Sementara itu, pemecatan Helmy Yahya dari posisi direktur utama TVRI memunculkan banyak reaksi kecewa. Termasuk dari para karyawan. Presenter Imam Priyono mengaku kecewa atas kisruh yang terjadi di perusahaan lembaga penyiaran publik (LPP) tersebut. ”Dewan Pengawas TVRI semestinya bisa lebih bijak dalam menggunakan kewenangannya,” katanya.
Imam sudah bekerja di TVRI selama 12 tahun. Hingga saat ini statusnya adalah pegawai bukan PNS (PBPNS).
Menurut Imam, dirinya bersikap seperti itu bukan lantaran Helmy Yahya harus keluar dari TVRI. Namun, kegaduhan yang terjadi saat ini mencoreng nilai perubahan, kreativitas, integritas, dan kebanggaan TVRI sebagai media pemersatu bangsa. Dampaknya, kepercayaan masyarakat akan hilang.

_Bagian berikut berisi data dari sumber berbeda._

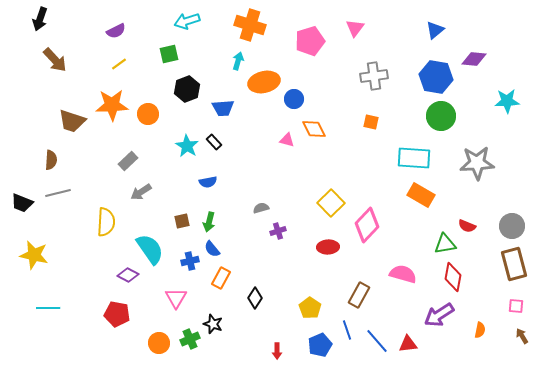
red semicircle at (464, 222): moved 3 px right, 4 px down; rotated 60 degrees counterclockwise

Dia mengatakan, aksi saling pecat antara dewas dan direksi terjadi sejak 2007. ”Dampak faktualnya, kinerja pasti terganggu,” tegasnya.
Sementara itu, Ketua Dewas LPP TVRI Arief Hidayat Thamrin tidak menerima pernyataan Helmy mengenai pembelian program siaran yang menguras biaya besar. Termasuk Liga Inggris. ”Khususnya pelaksanaan tata tertib administrasi anggaran TVRI,” kata dia melalui pernyataan tertulis.
Selain itu, Arief menilai, pelaksanaan re-branding TVRI tidak sesuai dengan rencana kerja anggaran tahunan LPP TVRI 2019 yang ditetapkan dewas. Menurut dia, pelanggaran yang dilakukan Helmy juga bukan hanya itu. Tapi, ada mutasi pejabat struktural yang tidak sesuai norma, standar, prosedur, dan kriteria manajemen ASN serta melanggar asas umum pemerintahan yang baik (AUPB) Undang-Undang Nomor 30 Tahun 2014 tentang Administrasi Pemerintahan.
Meski begitu, soal bentuk pelanggaran AUPB yang dilakukan Helmy, Arief enggan berkomentar. Saat dia dihubungi melalui pesan singkat dan sambungan telepon, tak ada jawaban.